## INSTRUCTIONS FOR THE TASK
Each line from the first entry to the line with "TCGA_2|B00FLOWCELL|", both included, is to be returned unchanged, with any pictures dropped.

## PROVIDED RECORDS
· · · ·
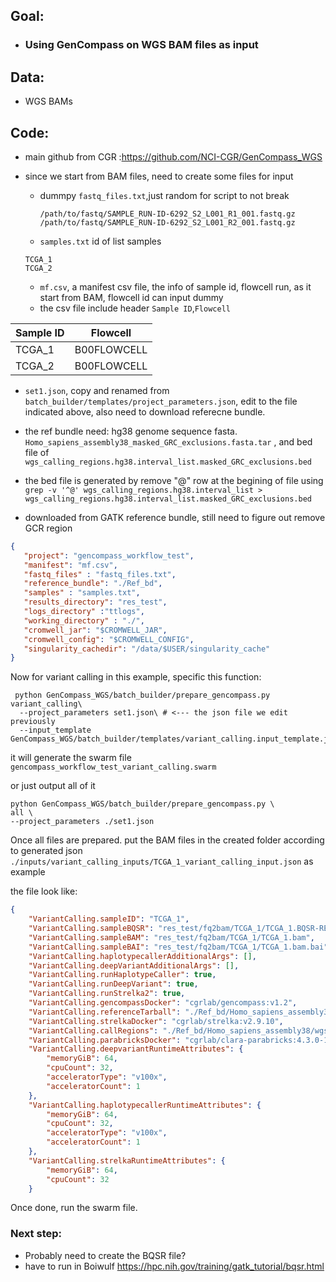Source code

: ## Goal:

- ### Using GenCompass on WGS BAM files as input

## Data: 

- WGS BAMs

## Code:

- main github from CGR :https://github.com/NCI-CGR/GenCompass_WGS

- since we start from BAM files, need to create some files for input

  - dummpy `fastq_files.txt`,just random for script to not break

 
    ```
    /path/to/fastq/SAMPLE_RUN-ID-6292_S2_L001_R1_001.fastq.gz
    /path/to/fastq/SAMPLE_RUN-ID-6292_S2_L001_R2_001.fastq.gz
    ```

  - `samples.txt` id of list samples
     
  ```
  TCGA_1
  TCGA_2
  ```

  - `mf.csv`, a manifest csv file, the info of sample id, flowcell run, as it start from BAM, flowcell id can input dummy
  - the csv file include header `Sample ID`,`Flowcell`
    
Sample ID|Flowcell|
---------|--------|
TCGA_1|B00FLOWCELL|
TCGA_2|B00FLOWCELL|

  - `set1.json`, copy and renamed from `batch_builder/templates/project_parameters.json`, edit to the file indicated above, also need to download referecne bundle.
    
  - the ref bundle need: hg38 genome sequence fasta. `Homo_sapiens_assembly38_masked_GRC_exclusions.fasta.tar` , and bed file of `wgs_calling_regions.hg38.interval_list.masked_GRC_exclusions.bed`
    
  - the bed file is generated by remove "@" row at the begining of file using `grep -v '^@' wgs_calling_regions.hg38.interval_list > wgs_calling_regions.hg38.interval_list.masked_GRC_exclusions.bed`
    
  - downloaded from GATK reference bundle, still need to figure out remove GCR region

 ```json
{
    "project": "gencompass_workflow_test",
    "manifest": "mf.csv",
    "fastq_files" : "fastq_files.txt",
    "reference_bundle": "./Ref_bd",
    "samples" : "samples.txt",
    "results_directory": "res_test",
    "logs_directory" :"ttlogs",
    "working_directory" : "./",
    "cromwell_jar": "$CROMWELL_JAR",
    "cromwell_config": "$CROMWELL_CONFIG",
    "singularity_cachedir": "/data/$USER/singularity_cache"
}
```
Now for variant calling in this example, specific this function:

```
 python GenCompass_WGS/batch_builder/prepare_gencompass.py variant_calling\
  --project_parameters set1.json\ # <--- the json file we edit previously
  --input_template GenCompass_WGS/batch_builder/templates/variant_calling.input_template.json 

```

it will generate the swarm file `gencompass_workflow_test_variant_calling.swarm`

or just output all of it 


```
python GenCompass_WGS/batch_builder/prepare_gencompass.py \
all \
--project_parameters ./set1.json
```

Once all files are prepared. put the BAM files in the created folder according to generated json `./inputs/variant_calling_inputs/TCGA_1_variant_calling_input.json` as example

the file look like: 

```json
{
    "VariantCalling.sampleID": "TCGA_1",
    "VariantCalling.sampleBQSR": "res_test/fq2bam/TCGA_1/TCGA_1.BQSR-REPORT.txt",
    "VariantCalling.sampleBAM": "res_test/fq2bam/TCGA_1/TCGA_1.bam",
    "VariantCalling.sampleBAI": "res_test/fq2bam/TCGA_1/TCGA_1.bam.bai",
    "VariantCalling.haplotypecallerAdditionalArgs": [],
    "VariantCalling.deepVariantAdditionalArgs": [],
    "VariantCalling.runHaplotypeCaller": true,
    "VariantCalling.runDeepVariant": true,
    "VariantCalling.runStrelka2": true,
    "VariantCalling.gencompassDocker": "cgrlab/gencompass:v1.2",
    "VariantCalling.referenceTarball": "./Ref_bd/Homo_sapiens_assembly38/Homo_sapiens_assembly38_masked_GRC_exclusions.fasta.tar",
    "VariantCalling.strelkaDocker": "cgrlab/strelka:v2.9.10",
    "VariantCalling.callRegions": "./Ref_bd/Homo_sapiens_assembly38/wgs_calling_regions.hg38.interval_list.masked_GRC_exclusions.bed",
    "VariantCalling.parabricksDocker": "cgrlab/clara-parabricks:4.3.0-1",
    "VariantCalling.deepvariantRuntimeAttributes": {
        "memoryGiB": 64,
        "cpuCount": 32,
        "acceleratorType": "v100x",
        "acceleratorCount": 1
    },
    "VariantCalling.haplotypecallerRuntimeAttributes": {
        "memoryGiB": 64,
        "cpuCount": 32,
        "acceleratorType": "v100x",
        "acceleratorCount": 1
    },
    "VariantCalling.strelkaRuntimeAttributes": {
        "memoryGiB": 64,
        "cpuCount": 32
    }

```

Once done, run the swarm file. 

### Next step: 

- Probably need to create the BQSR file?
- have to run in Boiwulf
https://hpc.nih.gov/training/gatk_tutorial/bqsr.html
· · · ·
## REPLY TO THE EXERCISE
Source code

: ## Goal:

- ### Using GenCompass on WGS BAM files as input

## Data: 

- WGS BAMs

## Code:

- main github from CGR :https://github.com/NCI-CGR/GenCompass_WGS

- since we start from BAM files, need to create some files for input

  - dummpy `fastq_files.txt`,just random for script to not break

 
    ```
    /path/to/fastq/SAMPLE_RUN-ID-6292_S2_L001_R1_001.fastq.gz
    /path/to/fastq/SAMPLE_RUN-ID-6292_S2_L001_R2_001.fastq.gz
    ```

  - `samples.txt` id of list samples
     
  ```
  TCGA_1
  TCGA_2
  ```

  - `mf.csv`, a manifest csv file, the info of sample id, flowcell run, as it start from BAM, flowcell id can input dummy
  - the csv file include header `Sample ID`,`Flowcell`
    
Sample ID|Flowcell|
---------|--------|
TCGA_1|B00FLOWCELL|
TCGA_2|B00FLOWCELL|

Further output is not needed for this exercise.